In Can HCH epistemically dominate Ramanujan? Alex Zhu wrote:
If HCH is ascription universal, then it should be able to epistemically dominate an AI theorem-prover that reasons similarly to how Ramanujan reasoned. But I don’t currently have any intuitions as to why explicit verbal breakdowns of reasoning should be able to replicate the intuitions that generated Ramanujan’s results (or any style of reasoning employed by any mathematician since Ramanujan, for that matter).
And I answered:
My guess is that HCH has to reverse engineer the theorem prover, figure out how/why it works, and then reproduce the same kind of reasoning.
And then I followed up my own comment with:
It occurs to me that if the overseer understands everything that the ML model (that it’s training) is doing, and the training is via some kind of local optimization algorithm like gradient descent, the overseer is essentially manually programming the ML model by gradually nudging it from some initial (e.g., random) point in configuration space.
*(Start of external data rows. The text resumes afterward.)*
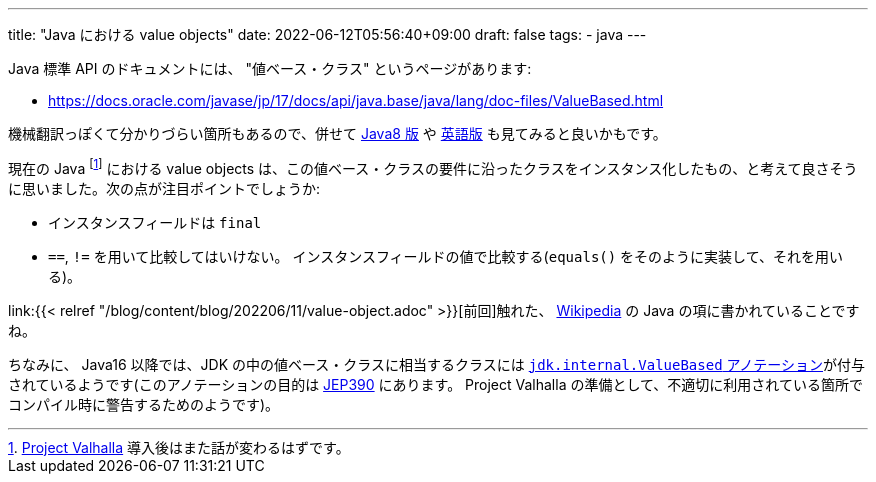 ---
title: "Java における value objects"
date: 2022-06-12T05:56:40+09:00
draft: false
tags:
  - java
---

Java 標準 API のドキュメントには、 "値ベース・クラス" というページがあります:

* https://docs.oracle.com/javase/jp/17/docs/api/java.base/java/lang/doc-files/ValueBased.html

機械翻訳っぽくて分かりづらい箇所もあるので、併せて https://docs.oracle.com/javase/jp/8/docs/api/java/lang/doc-files/ValueBased.html[Java8 版] や https://docs.oracle.com/en/java/javase/17/docs/api/java.base/java/lang/doc-files/ValueBased.html[英語版] も見てみると良いかもです。

現在の Java footnote:[https://openjdk.java.net/projects/valhalla/[Project Valhalla] 導入後はまた話が変わるはずです。] における value objects は、この値ベース・クラスの要件に沿ったクラスをインスタンス化したもの、と考えて良さそうに思いました。次の点が注目ポイントでしょうか:

* インスタンスフィールドは `final`
* `==`, `!=` を用いて比較してはいけない。 インスタンスフィールドの値で比較する(`equals()` をそのように実装して、それを用いる)。

link:{{< relref "/blog/content/blog/202206/11/value-object.adoc" >}}[前回]触れた、 https://ja.wikipedia.org/wiki/Value_object#Java[Wikipedia] の Java の項に書かれていることですね。

ちなみに、 Java16 以降では、JDK の中の値ベース・クラスに相当するクラスには https://github.com/openjdk/jdk/blob/jdk-17+35/src/java.base/share/classes/jdk/internal/ValueBased.java[`jdk.internal.ValueBased` アノテーション]が付与されているようです(このアノテーションの目的は https://openjdk.java.net/jeps/390[JEP390] にあります。 Project Valhalla の準備として、不適切に利用されている箇所でコンパイル時に警告するためのようです)。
No one answered my comments with either a confirmation or denial, as to whether these guesses of how to understand Universality / Informed Oversight and IDA are correct. I'm surfacing this question as a top-level post because if "Informed Oversight = reverse engineering" and "IDA = programming by nudging" are good analogies for understanding Informed Oversight and IDA, it seems to have pretty significant implications.
In particular it seems to imply that there's not much hope for IDA to be competitive with ML-in-general, because if IDA is analogous to a highly constrained method of "manual" programming, that seems unlikely to be competitive with less constrained methods of "manual" programming (i.e., AIs designing and programming more advanced AIs in more general ways, similar to how humans do most programming today), which itself is presumably not competitive with general (unconstrained-by-safety) ML (otherwise ML would not be the competitive benchmark).
If these are not good ways to understand IO and IDA, can someone please point out why?